With the proper funding and streamlining, this could go a long way toward helping the state meet its ambitious renewable energy goals. The question is: Can New York make it happen?
It would do well to look out west because there’s already a viable solar model in place…
Via Germany and Spain, the Solar Revolution Hits Soggy Oregon
When you think of sun-soaked places, Oregon wouldn’t be high on your list.
But that hasn’t stopped the state from devising a simple solar solution. It’s called a “feed-in tariff.” Simply put, this is an incentive paid on the rate of electrical power generated, not on the cost of the system itself.
A similar model is already up and running in Germany and Spain, with both countries launching successful incentive programs in order to jump-start solar energy adoption. They now boast 67% of the entire installed solar energy capacity in the world.
Oregon’s program is off to an excellent start, too.
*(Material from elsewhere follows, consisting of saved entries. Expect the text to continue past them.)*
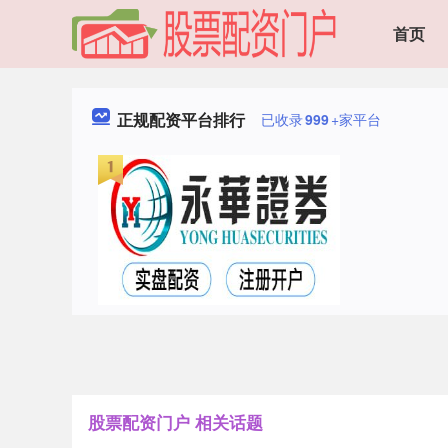
首页
正规配资平台排行
已收录
999
+家平台
股票配资门户 相关话题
The first phase sold out in just 15 minutes, with 75 winning contracts, according to the Statesman Journal.
Why so fast?
- Oregon is offering a huge incentive: $0.65 cents per kilowatt-hour (kWh) delivered to the grid via solar panels. But get this: the rate is guaranteed for 15 years.
- Contrast that to the cost of power in Oregon – between $0.06 and $0.09 cents per kWh – and you can see what a deal it is for panel owners.
How to Play the Solar Stock Tsunami
Having reversed over the past six months, solar stocks have jumped higher over the past few weeks.
In fact, over the past month, JA Solar (NASDAQ:JASO) has shot up by 41%, while Trina Solar(NYSE:TSL) has enjoyed a 29% surge. And both companies are boosting their businesses, too…
~ JA Solar: The firm recently announced that it will buy Shanghai Jinglong Solar Technology. This acquisition will facilitate further expansion of the company’s manufacturing area. And with industry growth projected to surge, it’s going to need all the manufacturing power it can get.
The company also announced a multi-year agreement with MEMC Electronics (WFR) to supply solar modules, beginning in the third quarter of 2010.
Commenting on the deal, JA Solar CEO Dr. Peng Fang states: “Our partnership with MEMC greatly enhances JA Solar’s position in the solar value chain, further diversifying our geographic presence and enhancing our order visibility, as well as providing us with access to its large project development pipeline. We look forward to building upon this agreement with MEMC to bring solar energy to the world.”
~ Trina Solar: The company announced a new supply agreement with Southern California Edison. It’s also supplying panels for the largest rooftop solar facility in Queensland, Australia.
The Sun is Still Rising for the Solar Industry
Some people remain skeptical about the prospects for the solar industry – one that has seen its share of false starts.
But that’s to be expected from a growing industry that’s still in its developmental stages. As I’ve said before, once the industry shakeout ends (it’s well underway) and policy makers here begin to follow Germany and Spain’s lead (they are), solar could realize its significant growth potential, which could make previous solar stock rallies seem like small blips.
If you want to participate in what could be the start of the next big solar rally, take a look at the three companies listed above.
Oh, and if you live in the Northeast, find a cool spot and lay low. Winter will arrive soon enough.